The significance, however, is that the video should wash away any doubt he was responsible and silence the critics who say we are going after the wrong man, in the wrong place. But more importantly the videotape should provide some insight into how some of our close friends and not so close friends in the Muslim world will react.
We speak here of Saudi Arabia. Here is a nation that has a very close relationship with the United States because of its vast oil reserves and is considered one of the most moderate in the region. Yet it is also a nation that is ruled by a royal family, tolerates no political opposition and routinely steps on individual freedoms. It also has its own den of fanatics who support the likes of bin Laden, himself a Saudi.

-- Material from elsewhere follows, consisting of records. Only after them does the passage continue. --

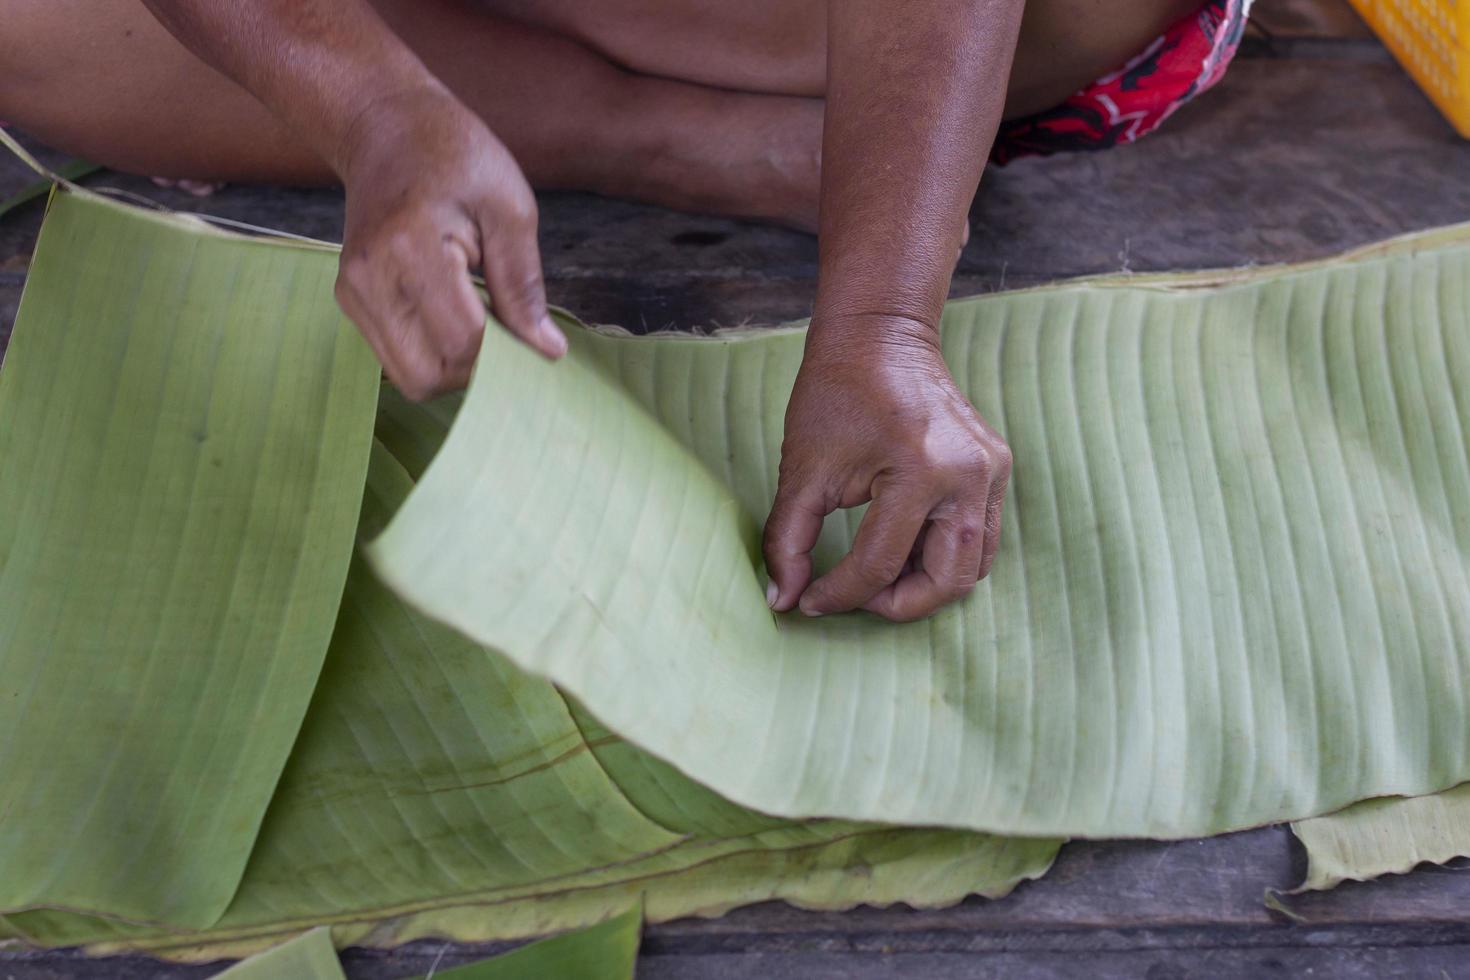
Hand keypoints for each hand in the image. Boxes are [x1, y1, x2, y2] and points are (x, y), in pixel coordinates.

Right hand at [333, 85, 564, 399]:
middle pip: (429, 376)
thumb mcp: (509, 208)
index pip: (463, 341)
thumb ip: (524, 285)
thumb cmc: (454, 156)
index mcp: (410, 248)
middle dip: (475, 370)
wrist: (384, 126)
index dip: (504, 350)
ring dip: (452, 365)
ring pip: (409, 378)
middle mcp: (370, 278)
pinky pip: (395, 358)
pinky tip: (448, 312)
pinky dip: (430, 351)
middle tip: (501, 330)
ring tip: (474, 317)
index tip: (526, 328)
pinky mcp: (348, 300)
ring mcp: (353, 292)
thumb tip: (548, 350)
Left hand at [763, 315, 1010, 621]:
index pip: (880, 563)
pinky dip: (945, 557)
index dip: (839, 594)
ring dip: (925, 585)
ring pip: (972, 568)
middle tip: (854, 598)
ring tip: (877, 576)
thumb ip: (789, 540)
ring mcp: (991, 471)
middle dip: (896, 604)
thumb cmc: (835, 395)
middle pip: (946, 582)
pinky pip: (981, 537)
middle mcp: (967, 475)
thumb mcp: (802, 470)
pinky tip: (903, 550)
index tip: (809, 601)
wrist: (880, 336)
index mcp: (919, 471)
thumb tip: (782, 599)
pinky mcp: (997, 468)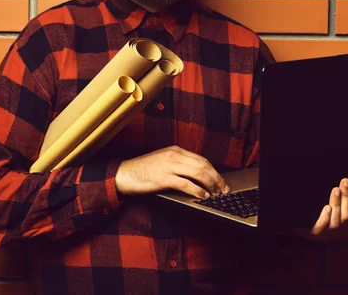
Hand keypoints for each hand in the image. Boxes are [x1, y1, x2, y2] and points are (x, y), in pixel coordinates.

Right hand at [115, 145, 229, 198]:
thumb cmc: (143, 170)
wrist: (124, 173)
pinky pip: (186, 184)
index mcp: (175, 150)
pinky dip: (197, 190)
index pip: (201, 159)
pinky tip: (202, 195)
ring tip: (215, 193)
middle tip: (223, 189)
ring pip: (198, 173)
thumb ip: (178, 164)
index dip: (214, 171)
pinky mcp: (163, 178)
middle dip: (216, 178)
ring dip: (210, 184)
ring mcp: (169, 166)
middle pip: (203, 165)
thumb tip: (196, 176)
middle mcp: (174, 155)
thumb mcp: (163, 161)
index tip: (221, 180)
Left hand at [310, 178, 347, 235]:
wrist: (305, 237)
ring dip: (336, 204)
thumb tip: (345, 187)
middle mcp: (339, 232)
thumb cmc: (323, 224)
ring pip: (336, 221)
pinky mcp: (315, 234)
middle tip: (345, 182)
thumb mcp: (336, 215)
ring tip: (336, 190)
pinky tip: (327, 207)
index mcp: (347, 227)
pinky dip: (326, 217)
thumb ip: (342, 205)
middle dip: (346, 197)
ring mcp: (328, 234)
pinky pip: (322, 227)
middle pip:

So the rulers in Saudi Arabia find themselves walking a tightrope between keeping its customers in the West happy and pacifying its own militants who present a danger to their rule. The result is that all sorts of terrorists are rooted in Saudi Arabia.
So far the Saudis have been slow to cooperate with the United States in the investigation surrounding the Sept. 11 attacks. Now the pressure to act will be great indeed. Bin Laden said himself in the videotape that a number of his top supporters were in Saudi Arabia.
Now the question is, will the Saudis act or will they continue to pander to terrorist elements.
It will be interesting to see how other nations in the region react as well.
Nearly all the nations of the Muslim world, to one degree or another, strangle freedom while many of them (Egypt is another standout) deal gingerly with their own radicals.
It's time that all nations of the world, and most especially those in the Muslim World, declare an all out war on Osama bin Laden. Anything less than that is simply unacceptable.